Wie bereits im aufsehenerregenden Urteil des LG Köln (BeckRS 2012, 13647 mAnm Krug FD-StrafR 2012, 334654) geht das OLG Hamm davon aus, dass die Beschneidung eines nicht einwilligungsfähigen männlichen Kleinkindes selbstverständlich den Tatbestand des § 223 I StGB erfüllt. Die auf Ebene der Rechtswidrigkeit bedeutsame Einwilligung wurde zwischenzeitlich in der umstrittenen Norm des § 1631d BGB geregelt. Allerdings wird die – auch strafrechtliche – Wirksamkeit einer solchen Einwilligung von der Rechtsprechung nun von zusätzlichen Voraussetzungen abhängig gemacht, insbesondere vom Versuch (!), mit dem Kind iSv § 1626 II 2 BGB ein Einvernehmen herzustellen (vgl. OLG Hamm NJW 2013, 3662).

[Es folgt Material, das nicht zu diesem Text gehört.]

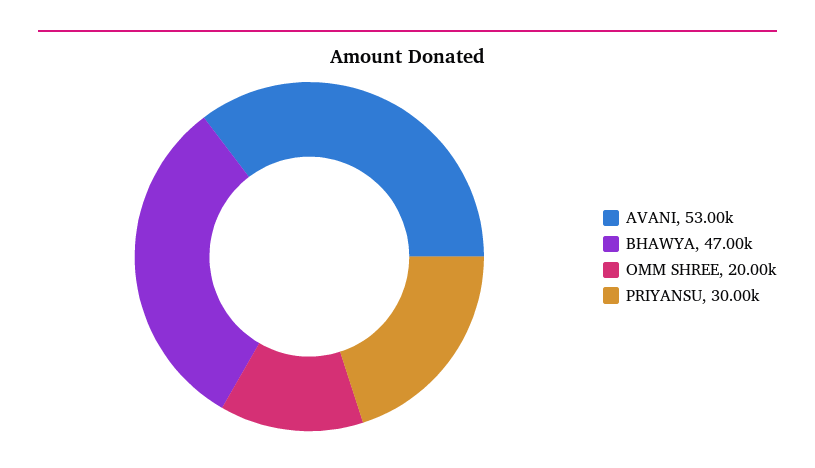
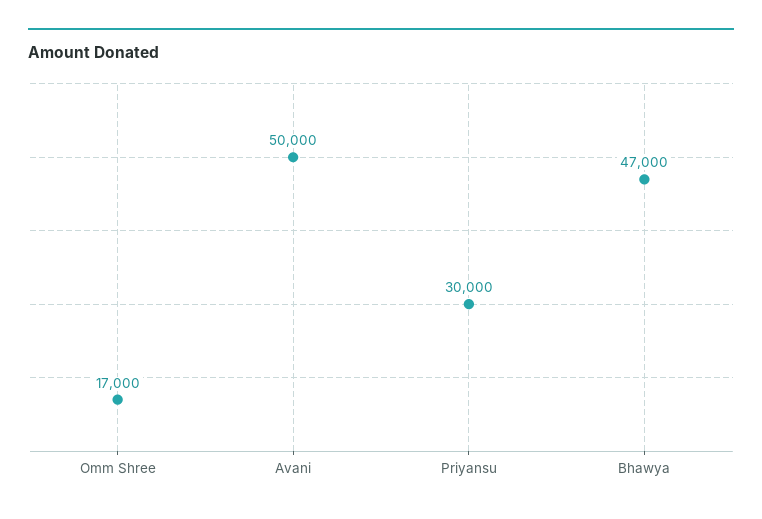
  {
-   "AVANI": 53000,
+   "AVANI": 50000,
    "BHAWYA": 47000,
-   "OMM SHREE": 20000,
+   "OMM SHREE": 17000,
    "PRIYANSU": 30000
  }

Von praktischem Interesse erscheint nunmehr die Frage, welche Auswirkungen ein ernsthaft und unmissverständlich zum Ausdruck gebrachter entgegenstehender Wille des einwilligungsunfähigen Kindes auf die Rechtswidrigkeit hat. Nach dem – in diesem Punkt bedauerlich unscharf gehaltenen – Willen des Gesetzgebers sind die Eltern in einer solchen Situation lediglich „gehalten, sich mit dem entgegenstehen Kindeswillen auseinanderzusetzen“ (BT-Drs. 17/11295, S. 18).

Redaktion beck-aktuell, 12. Februar 2018.